**Directive:**
Convert the lines in the records below into a Markdown table with the columns Row and Line, numbering each line in order and leaving out blank lines.

··· Data for review ···

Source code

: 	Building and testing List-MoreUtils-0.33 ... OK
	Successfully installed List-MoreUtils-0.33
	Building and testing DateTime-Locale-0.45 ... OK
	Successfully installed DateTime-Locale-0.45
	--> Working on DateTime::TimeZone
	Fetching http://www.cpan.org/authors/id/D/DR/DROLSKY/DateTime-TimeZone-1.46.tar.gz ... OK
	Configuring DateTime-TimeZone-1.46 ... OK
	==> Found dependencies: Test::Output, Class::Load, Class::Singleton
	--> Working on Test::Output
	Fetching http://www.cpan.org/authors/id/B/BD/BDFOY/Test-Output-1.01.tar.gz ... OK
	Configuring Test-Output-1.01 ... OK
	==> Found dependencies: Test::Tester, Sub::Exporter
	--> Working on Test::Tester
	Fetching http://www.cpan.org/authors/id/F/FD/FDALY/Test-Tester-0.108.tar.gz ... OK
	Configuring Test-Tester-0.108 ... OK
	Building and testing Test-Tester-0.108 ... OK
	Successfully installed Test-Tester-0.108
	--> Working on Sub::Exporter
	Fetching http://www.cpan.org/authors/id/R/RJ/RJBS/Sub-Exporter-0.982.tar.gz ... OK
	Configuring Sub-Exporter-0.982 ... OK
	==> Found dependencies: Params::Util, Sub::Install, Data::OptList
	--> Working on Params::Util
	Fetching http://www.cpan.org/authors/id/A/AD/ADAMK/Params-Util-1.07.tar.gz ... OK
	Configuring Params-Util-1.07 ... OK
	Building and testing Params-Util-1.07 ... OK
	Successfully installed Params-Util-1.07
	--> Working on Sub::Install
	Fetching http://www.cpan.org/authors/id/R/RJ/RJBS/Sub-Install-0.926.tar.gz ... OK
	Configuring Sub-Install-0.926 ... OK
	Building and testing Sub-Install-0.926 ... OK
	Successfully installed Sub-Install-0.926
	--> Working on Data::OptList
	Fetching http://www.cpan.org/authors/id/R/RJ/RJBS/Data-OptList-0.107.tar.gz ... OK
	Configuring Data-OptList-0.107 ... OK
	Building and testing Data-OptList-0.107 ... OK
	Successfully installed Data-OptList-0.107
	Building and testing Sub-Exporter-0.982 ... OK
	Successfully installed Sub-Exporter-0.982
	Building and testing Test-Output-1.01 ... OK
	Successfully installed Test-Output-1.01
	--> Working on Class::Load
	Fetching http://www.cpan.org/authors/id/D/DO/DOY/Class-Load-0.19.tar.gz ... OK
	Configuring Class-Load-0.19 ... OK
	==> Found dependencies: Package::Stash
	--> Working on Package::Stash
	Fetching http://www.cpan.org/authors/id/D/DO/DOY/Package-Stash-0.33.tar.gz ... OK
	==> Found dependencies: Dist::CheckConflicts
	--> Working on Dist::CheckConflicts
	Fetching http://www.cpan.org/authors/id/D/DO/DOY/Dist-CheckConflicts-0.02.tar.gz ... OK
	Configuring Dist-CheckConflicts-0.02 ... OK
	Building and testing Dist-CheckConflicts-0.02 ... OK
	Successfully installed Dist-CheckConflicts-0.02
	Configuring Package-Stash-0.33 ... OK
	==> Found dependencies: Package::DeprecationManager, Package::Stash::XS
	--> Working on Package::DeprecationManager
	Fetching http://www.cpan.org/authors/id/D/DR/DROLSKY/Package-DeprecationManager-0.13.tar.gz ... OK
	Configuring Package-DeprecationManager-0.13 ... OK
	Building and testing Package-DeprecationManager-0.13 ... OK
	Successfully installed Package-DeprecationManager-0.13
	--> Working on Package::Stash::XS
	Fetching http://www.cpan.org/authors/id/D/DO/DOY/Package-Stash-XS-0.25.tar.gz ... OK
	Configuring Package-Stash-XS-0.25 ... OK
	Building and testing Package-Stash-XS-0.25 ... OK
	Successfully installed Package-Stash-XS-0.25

···

**Result of this task:**
| Row | Line |
|---|---|
| 1 | Source code |
| 2 | : 	Building and testing List-MoreUtils-0.33 ... OK |
| 3 | 	Successfully installed List-MoreUtils-0.33 |
| 4 | 	Building and testing DateTime-Locale-0.45 ... OK |
| 5 | 	Successfully installed DateTime-Locale-0.45 |
| 6 | 	--> Working on DateTime::TimeZone |
| 7 | 	Fetching http://www.cpan.org/authors/id/D/DR/DROLSKY/DateTime-TimeZone-1.46.tar.gz ... OK |
| 8 | 	Configuring DateTime-TimeZone-1.46 ... OK |
| 9 | 	==> Found dependencies: Test::Output, Class::Load, Class::Singleton |
| 10 | 	--> Working on Test::Output |
| 11 | 	Fetching http://www.cpan.org/authors/id/B/BD/BDFOY/Test-Output-1.01.tar.gz ... OK |
| 12 | 	Configuring Test-Output-1.01 ... OK |
| 13 | 	==> Found dependencies: Test::Tester, Sub::Exporter |
| 14 | 	--> Working on Test::Tester |
| 15 | 	Fetching http://www.cpan.org/authors/id/F/FD/FDALY/Test-Tester-0.108.tar.gz ... OK |
| 16 | 	Configuring Test-Tester-0.108 ... OK |
| 17 | 	Building and testing Test-Tester-0.108 ... OK |
| 18 | 	Successfully installed Test-Tester-0.108 |
| 19 | 	--> Working on Sub::Exporter |
| 20 | 	Fetching http://www.cpan.org/authors/id/R/RJ/RJBS/Sub-Exporter-0.982.tar.gz ... OK |
| 21 | 	Configuring Sub-Exporter-0.982 ... OK |
| 22 | 	==> Found dependencies: Params::Util, Sub::Install, Data::OptList |
| 23 | 	--> Working on Params::Util |
| 24 | 	Fetching http://www.cpan.org/authors/id/A/AD/ADAMK/Params-Util-1.07.tar.gz ... OK |
| 25 | 	Configuring Params-Util-1.07 ... OK |
| 26 | 	Building and testing Params-Util-1.07 ... OK |
| 27 | 	Successfully installed Params-Util-1.07 |
| 28 | 	--> Working on Sub::Install |
| 29 | 	Fetching http://www.cpan.org/authors/id/R/RJ/RJBS/Sub-Install-0.926.tar.gz ... OK |
| 30 | 	Configuring Sub-Install-0.926 ... OK |
| 31 | 	Building and testing Sub-Install-0.926 ... OK |
| 32 | 	Successfully installed Sub-Install-0.926 |
| 33 | 	--> Working on Data::OptList |
| 34 | 	Fetching http://www.cpan.org/authors/id/R/RJ/RJBS/Data-OptList-0.107.tar.gz ... OK |
| 35 | 	Configuring Data-OptList-0.107 ... OK |
| 36 | 	Building and testing Data-OptList-0.107 ... OK |
| 37 | 	Successfully installed Data-OptList-0.107 |
| 38 | 	Building and testing Sub-Exporter-0.982 ... OK |
| 39 | 	Successfully installed Sub-Exporter-0.982 |
| 40 | 	Building and testing Test-Output-1.01 ... OK |
| 41 | 	Successfully installed Test-Output-1.01 |
| 42 | 	--> Working on Class::Load |
| 43 | 	Fetching http://www.cpan.org/authors/id/D/DO/DOY/Class-Load-0.19.tar.gz ... OK |
| 44 | 	Configuring Class-Load-0.19 ... OK |
| 45 | 	==> Found dependencies: Package::Stash |
| 46 | 	--> Working on Package::Stash |
| 47 | 	Fetching http://www.cpan.org/authors/id/D/DO/DOY/Package-Stash-0.33.tar.gz ... OK |
| 48 | 	==> Found dependencies: Dist::CheckConflicts |
| 49 | 	--> Working on Dist::CheckConflicts |
| 50 | 	Fetching http://www.cpan.org/authors/id/D/DO/DOY/Dist-CheckConflicts-0.02.tar.gz ... OK |
| 51 | 	Configuring Dist-CheckConflicts-0.02 ... OK |
| 52 | 	Building and testing Dist-CheckConflicts-0.02 ... OK |
| 53 | 	Successfully installed Dist-CheckConflicts-0.02 |
| 54 | 	Configuring Package-Stash-0.33 ... OK |
| 55 | 	==> Found dependencies: Package::DeprecationManager, Package::Stash::XS |
| 56 | 	--> Working on Package::DeprecationManager |
| 57 | 	Fetching http://www.cpan.org/authors/id/D/DR/DROLSKY/Package-DeprecationManager-0.13.tar.gz ... OK |
| 58 | 	Configuring Package-DeprecationManager-0.13 ... OK |
| 59 | 	Building and testing Package-DeprecationManager-0.13 ... OK |
| 60 | 	Successfully installed Package-DeprecationManager-0.13 |
| 61 | 	--> Working on Package::Stash::XS |
| 62 | 	Fetching http://www.cpan.org/authors/id/D/DO/DOY/Package-Stash-XS-0.25.tar.gz ... OK |
| 63 | 	Configuring Package-Stash-XS-0.25 ... OK |
| 64 | 	Building and testing Package-Stash-XS-0.25 ... OK |
| 65 | 	Successfully installed Package-Stash-XS-0.25 |